#### CHECK YOUR UNDERSTANDING
[A] In the article on the Supreme Court ruling, what was the justices' vote?
[B] Translate this sentence from the Supreme Court article into Spanish: "Chief Justice John Roberts and Justices Samuel Alito, Clarence Thomas and Antonin Scalia dissented."

#### PASSAGE
-- Opening Marker --

Supreme Court strengthens ban on executing mentally disabled
WASHINGTON — A divided U.S. Supreme Court Tuesday strengthened the rules against the execution of mentally disabled people, striking down a Florida law that imposed a strict cutoff based on the results of an intelligence test.
Voting 5-4, the justices reinforced a 2002 decision that said states can’t constitutionally execute people who are mentally disabled. Tuesday’s ruling said Florida and as many as eight other states were being too restrictive in defining the condition.
“Florida’s law contravenes our nation’s commitment to dignity and its duty to teach human decency as the mark of a civilized world,” Justice Anthony Kennedy wrote for the majority.
Under Florida’s law, only inmates who scored 70 or lower on an intelligence test were eligible to be considered mentally disabled and thereby exempt from capital punishment. The majority said that inmates with scores just above that level are entitled to make the case that their intellectual functioning is actually lower.
Chief Justice John Roberts and Justices Samuel Alito, Clarence Thomas and Antonin Scalia dissented.

-- Closing Marker --

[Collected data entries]

-- Opening Marker --

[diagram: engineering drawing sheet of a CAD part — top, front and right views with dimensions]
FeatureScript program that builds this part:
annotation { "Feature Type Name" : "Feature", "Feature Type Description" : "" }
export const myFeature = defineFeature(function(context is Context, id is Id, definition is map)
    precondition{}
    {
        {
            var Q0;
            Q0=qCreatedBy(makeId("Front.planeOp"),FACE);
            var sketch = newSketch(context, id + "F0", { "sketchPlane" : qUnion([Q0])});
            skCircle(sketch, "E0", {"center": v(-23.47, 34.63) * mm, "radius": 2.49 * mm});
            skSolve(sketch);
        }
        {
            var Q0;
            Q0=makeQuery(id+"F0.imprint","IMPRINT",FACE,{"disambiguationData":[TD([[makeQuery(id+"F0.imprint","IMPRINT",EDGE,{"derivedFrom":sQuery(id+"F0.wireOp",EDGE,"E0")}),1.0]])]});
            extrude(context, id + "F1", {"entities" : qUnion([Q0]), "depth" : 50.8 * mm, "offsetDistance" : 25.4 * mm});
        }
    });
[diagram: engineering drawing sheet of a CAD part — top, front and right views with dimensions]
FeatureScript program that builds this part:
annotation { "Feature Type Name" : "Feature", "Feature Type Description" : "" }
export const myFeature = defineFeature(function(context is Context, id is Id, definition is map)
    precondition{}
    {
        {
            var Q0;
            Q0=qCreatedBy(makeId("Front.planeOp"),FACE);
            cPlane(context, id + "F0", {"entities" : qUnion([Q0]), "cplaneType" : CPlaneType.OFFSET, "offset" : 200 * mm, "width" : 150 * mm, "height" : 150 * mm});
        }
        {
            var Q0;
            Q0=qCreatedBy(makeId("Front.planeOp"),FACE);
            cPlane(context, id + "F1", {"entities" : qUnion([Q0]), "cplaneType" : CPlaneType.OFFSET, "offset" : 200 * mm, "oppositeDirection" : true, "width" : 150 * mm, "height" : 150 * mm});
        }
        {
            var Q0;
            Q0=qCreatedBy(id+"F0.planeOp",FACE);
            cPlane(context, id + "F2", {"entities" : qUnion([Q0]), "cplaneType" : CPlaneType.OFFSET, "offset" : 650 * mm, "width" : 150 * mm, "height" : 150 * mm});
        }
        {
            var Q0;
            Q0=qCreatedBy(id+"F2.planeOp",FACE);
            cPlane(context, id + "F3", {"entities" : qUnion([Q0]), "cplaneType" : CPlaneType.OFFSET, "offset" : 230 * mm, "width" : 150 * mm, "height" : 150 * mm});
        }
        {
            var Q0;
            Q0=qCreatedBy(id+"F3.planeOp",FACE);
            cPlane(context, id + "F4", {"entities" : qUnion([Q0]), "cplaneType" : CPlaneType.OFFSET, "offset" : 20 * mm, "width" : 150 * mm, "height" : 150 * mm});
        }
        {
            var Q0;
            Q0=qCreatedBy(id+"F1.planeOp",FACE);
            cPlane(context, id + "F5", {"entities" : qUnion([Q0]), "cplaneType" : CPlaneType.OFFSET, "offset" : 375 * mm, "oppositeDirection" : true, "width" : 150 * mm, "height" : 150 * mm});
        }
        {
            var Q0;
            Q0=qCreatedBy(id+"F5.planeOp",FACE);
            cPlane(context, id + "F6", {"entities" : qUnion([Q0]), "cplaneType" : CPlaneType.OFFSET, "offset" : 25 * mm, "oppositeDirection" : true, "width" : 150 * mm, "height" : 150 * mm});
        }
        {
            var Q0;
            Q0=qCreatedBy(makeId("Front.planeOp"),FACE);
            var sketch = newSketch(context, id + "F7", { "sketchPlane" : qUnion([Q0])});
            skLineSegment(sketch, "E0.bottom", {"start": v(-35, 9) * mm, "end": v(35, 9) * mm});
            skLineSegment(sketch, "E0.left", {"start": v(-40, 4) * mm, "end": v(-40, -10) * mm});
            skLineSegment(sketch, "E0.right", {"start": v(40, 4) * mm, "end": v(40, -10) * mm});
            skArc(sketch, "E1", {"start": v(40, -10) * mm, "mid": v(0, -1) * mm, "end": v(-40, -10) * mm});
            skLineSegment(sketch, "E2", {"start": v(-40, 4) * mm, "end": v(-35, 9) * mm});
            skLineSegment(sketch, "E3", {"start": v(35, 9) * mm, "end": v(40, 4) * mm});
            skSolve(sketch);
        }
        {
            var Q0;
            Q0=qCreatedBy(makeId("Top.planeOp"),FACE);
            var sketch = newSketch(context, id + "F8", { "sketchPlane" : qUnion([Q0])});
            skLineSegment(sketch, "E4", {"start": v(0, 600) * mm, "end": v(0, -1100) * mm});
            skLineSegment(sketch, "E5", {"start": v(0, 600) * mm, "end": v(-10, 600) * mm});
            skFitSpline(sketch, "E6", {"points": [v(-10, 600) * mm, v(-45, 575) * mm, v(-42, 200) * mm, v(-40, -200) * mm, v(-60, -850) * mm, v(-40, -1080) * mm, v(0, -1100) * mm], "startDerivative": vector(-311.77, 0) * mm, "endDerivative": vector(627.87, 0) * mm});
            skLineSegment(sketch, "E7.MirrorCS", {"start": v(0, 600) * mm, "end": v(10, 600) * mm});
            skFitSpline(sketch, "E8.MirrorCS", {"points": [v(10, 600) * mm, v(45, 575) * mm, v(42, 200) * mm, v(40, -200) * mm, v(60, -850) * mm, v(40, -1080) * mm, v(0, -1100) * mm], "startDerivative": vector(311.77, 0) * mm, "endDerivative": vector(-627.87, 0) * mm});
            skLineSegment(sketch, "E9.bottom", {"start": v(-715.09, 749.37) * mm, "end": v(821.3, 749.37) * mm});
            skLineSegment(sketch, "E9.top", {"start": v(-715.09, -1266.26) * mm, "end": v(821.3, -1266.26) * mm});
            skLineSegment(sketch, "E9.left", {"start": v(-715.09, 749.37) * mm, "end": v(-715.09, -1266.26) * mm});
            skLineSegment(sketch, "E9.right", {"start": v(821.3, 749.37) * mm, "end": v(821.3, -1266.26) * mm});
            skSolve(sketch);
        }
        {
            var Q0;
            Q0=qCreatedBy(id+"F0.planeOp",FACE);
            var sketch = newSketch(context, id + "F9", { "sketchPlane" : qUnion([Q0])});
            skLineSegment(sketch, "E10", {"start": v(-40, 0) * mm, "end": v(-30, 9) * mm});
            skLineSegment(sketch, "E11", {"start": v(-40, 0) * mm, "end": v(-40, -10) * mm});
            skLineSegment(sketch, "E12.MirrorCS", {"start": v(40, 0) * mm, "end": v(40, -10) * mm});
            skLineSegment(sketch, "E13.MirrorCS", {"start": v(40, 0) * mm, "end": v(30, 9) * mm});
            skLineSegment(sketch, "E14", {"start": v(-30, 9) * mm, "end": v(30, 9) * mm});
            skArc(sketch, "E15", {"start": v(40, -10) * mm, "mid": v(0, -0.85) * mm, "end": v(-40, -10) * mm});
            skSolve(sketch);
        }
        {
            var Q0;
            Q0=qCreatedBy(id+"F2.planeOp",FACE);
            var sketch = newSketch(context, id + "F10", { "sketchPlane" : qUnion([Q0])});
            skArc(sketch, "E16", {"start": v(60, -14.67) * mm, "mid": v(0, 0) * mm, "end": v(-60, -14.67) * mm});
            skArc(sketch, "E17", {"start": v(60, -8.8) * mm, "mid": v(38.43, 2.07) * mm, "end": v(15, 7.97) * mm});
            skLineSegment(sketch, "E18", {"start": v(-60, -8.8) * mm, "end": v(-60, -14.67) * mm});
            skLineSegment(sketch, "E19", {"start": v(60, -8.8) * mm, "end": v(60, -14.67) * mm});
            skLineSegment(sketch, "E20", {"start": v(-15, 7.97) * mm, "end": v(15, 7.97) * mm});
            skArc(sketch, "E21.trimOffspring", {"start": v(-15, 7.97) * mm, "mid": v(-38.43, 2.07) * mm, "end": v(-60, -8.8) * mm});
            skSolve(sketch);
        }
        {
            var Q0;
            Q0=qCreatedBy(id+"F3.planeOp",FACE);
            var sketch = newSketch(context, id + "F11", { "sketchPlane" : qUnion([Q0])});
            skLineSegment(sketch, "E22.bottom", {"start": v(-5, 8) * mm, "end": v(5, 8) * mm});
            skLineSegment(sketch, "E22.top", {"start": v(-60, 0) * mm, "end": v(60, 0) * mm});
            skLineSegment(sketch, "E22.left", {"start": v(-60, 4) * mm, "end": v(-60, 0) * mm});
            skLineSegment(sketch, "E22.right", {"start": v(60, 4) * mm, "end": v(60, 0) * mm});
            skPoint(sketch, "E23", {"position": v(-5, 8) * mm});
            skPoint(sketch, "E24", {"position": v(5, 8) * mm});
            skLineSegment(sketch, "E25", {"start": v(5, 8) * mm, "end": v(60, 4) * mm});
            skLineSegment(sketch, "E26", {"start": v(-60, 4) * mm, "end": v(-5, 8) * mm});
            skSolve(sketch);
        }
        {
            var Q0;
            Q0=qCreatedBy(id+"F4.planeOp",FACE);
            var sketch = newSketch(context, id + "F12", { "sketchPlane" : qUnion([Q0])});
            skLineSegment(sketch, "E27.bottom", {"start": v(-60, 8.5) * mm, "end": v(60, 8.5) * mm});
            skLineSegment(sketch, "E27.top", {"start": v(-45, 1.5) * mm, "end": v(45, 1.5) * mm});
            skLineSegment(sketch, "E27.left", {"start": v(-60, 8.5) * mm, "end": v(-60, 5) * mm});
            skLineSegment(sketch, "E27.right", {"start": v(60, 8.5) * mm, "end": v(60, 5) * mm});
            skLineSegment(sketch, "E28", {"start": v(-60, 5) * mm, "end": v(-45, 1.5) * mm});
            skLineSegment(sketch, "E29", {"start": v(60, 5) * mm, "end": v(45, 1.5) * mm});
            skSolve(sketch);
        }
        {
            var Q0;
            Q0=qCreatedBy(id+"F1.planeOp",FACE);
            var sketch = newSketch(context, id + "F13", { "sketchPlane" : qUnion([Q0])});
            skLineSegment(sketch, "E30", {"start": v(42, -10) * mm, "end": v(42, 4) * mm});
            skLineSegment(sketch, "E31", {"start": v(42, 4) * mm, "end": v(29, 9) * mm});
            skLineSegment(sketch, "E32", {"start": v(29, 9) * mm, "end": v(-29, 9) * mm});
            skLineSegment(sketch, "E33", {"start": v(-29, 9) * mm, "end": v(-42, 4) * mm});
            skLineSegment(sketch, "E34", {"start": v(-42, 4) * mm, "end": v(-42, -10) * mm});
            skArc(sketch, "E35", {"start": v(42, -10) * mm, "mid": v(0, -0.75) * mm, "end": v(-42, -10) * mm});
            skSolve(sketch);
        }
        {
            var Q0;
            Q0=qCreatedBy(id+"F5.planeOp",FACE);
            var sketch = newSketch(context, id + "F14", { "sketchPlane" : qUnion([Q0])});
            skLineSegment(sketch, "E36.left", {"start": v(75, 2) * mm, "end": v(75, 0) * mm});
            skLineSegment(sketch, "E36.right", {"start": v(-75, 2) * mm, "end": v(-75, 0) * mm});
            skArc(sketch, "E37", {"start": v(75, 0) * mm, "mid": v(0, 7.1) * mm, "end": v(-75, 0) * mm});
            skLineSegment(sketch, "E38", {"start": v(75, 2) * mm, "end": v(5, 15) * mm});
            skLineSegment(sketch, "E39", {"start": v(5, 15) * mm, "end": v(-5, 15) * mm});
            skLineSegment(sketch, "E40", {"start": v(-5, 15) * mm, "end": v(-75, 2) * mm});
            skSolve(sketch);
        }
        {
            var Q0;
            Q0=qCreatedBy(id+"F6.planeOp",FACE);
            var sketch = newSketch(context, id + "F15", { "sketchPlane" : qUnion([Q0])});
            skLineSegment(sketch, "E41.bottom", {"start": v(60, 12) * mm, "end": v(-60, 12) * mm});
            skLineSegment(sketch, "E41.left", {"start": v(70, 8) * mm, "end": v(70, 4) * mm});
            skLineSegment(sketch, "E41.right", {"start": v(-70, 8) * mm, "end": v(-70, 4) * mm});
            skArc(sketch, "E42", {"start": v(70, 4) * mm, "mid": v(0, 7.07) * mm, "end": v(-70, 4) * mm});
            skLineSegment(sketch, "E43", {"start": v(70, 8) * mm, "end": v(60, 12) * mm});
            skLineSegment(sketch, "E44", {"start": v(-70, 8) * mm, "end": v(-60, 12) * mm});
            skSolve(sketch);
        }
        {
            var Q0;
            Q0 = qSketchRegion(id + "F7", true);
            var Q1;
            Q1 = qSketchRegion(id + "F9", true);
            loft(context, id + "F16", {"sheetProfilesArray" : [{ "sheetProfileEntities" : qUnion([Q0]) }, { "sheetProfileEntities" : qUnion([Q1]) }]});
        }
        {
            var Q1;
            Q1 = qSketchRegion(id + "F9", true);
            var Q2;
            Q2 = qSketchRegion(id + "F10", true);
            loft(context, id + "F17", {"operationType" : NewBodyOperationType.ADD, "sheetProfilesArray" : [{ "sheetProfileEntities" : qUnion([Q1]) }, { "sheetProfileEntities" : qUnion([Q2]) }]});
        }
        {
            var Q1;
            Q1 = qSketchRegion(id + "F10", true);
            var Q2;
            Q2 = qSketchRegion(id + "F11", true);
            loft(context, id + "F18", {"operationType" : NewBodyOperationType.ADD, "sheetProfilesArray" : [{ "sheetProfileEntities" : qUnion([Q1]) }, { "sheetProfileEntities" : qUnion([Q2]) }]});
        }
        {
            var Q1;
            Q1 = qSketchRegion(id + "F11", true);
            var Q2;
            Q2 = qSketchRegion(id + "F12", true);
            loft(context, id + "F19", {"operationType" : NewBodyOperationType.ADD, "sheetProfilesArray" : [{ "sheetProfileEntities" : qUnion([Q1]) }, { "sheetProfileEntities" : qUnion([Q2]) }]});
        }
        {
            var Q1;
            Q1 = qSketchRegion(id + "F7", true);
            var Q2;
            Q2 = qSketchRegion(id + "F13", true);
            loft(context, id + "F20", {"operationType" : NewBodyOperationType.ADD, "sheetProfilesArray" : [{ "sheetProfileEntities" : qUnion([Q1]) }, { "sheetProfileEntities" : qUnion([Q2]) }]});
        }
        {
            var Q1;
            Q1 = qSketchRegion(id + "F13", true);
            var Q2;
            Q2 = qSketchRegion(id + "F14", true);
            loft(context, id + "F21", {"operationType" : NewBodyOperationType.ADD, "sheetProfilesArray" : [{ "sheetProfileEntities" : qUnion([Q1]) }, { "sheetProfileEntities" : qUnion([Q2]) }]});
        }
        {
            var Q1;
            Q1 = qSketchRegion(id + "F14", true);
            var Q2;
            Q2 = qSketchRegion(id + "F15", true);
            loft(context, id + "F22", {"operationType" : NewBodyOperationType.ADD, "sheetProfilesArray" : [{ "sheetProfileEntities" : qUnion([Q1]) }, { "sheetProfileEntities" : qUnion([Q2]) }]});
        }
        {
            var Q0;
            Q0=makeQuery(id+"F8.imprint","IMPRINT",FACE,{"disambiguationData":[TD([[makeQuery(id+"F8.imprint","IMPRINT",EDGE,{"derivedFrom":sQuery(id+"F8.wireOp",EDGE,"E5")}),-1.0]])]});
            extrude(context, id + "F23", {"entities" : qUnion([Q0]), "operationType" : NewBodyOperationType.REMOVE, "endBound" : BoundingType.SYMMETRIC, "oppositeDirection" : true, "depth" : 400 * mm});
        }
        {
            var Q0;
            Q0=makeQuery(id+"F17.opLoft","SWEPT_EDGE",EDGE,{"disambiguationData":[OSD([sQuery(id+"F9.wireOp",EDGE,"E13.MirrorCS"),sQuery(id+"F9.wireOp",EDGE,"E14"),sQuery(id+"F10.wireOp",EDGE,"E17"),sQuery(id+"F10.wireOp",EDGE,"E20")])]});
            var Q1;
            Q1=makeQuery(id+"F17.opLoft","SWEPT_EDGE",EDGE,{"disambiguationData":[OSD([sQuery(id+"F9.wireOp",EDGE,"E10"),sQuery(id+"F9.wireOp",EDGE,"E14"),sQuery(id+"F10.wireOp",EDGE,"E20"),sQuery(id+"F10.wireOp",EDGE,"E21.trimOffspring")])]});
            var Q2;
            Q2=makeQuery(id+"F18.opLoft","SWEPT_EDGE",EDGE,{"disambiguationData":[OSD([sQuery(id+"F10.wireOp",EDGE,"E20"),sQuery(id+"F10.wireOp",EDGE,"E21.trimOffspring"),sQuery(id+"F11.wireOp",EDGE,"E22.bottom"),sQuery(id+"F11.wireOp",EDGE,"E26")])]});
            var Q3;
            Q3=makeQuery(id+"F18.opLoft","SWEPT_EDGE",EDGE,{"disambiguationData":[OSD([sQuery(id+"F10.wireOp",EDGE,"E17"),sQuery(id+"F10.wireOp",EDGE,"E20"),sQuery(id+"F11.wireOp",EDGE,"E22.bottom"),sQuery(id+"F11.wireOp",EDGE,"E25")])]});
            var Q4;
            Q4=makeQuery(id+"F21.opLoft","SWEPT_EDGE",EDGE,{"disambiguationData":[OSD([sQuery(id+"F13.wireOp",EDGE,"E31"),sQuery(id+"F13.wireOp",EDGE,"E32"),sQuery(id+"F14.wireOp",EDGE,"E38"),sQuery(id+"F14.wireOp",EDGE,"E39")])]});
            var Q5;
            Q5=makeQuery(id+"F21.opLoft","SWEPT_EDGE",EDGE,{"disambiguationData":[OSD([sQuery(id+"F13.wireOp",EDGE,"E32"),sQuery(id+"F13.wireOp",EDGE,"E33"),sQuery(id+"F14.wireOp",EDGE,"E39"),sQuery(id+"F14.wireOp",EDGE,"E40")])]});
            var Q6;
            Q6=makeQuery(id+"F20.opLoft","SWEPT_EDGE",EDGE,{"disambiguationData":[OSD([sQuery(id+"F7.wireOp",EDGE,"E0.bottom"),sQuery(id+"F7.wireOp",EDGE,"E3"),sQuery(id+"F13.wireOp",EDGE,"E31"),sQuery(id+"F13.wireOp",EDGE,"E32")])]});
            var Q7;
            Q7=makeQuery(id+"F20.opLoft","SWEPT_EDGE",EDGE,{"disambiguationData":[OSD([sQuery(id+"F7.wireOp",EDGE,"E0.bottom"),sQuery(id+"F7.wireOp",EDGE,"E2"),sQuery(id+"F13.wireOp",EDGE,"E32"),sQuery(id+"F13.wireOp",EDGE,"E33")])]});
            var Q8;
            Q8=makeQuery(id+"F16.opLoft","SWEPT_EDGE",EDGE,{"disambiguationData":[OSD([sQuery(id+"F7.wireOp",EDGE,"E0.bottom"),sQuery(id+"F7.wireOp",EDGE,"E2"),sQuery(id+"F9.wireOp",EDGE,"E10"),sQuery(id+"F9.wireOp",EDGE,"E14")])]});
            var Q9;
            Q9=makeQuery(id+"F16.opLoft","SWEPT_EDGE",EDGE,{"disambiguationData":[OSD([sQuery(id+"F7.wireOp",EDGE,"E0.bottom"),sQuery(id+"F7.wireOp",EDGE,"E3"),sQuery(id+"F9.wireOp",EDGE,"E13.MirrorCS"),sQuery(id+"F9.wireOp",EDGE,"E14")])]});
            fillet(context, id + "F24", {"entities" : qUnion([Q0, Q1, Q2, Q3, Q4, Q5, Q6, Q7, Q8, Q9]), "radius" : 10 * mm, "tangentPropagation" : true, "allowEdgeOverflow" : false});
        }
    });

-- Closing Marker --

#### ANSWERS BY ITEM NUMBER
[A] 5-4

[B] El presidente de la Corte Suprema, John Roberts, y los magistrados Samuel Alito, Clarence Thomas y Antonin Scalia disintieron.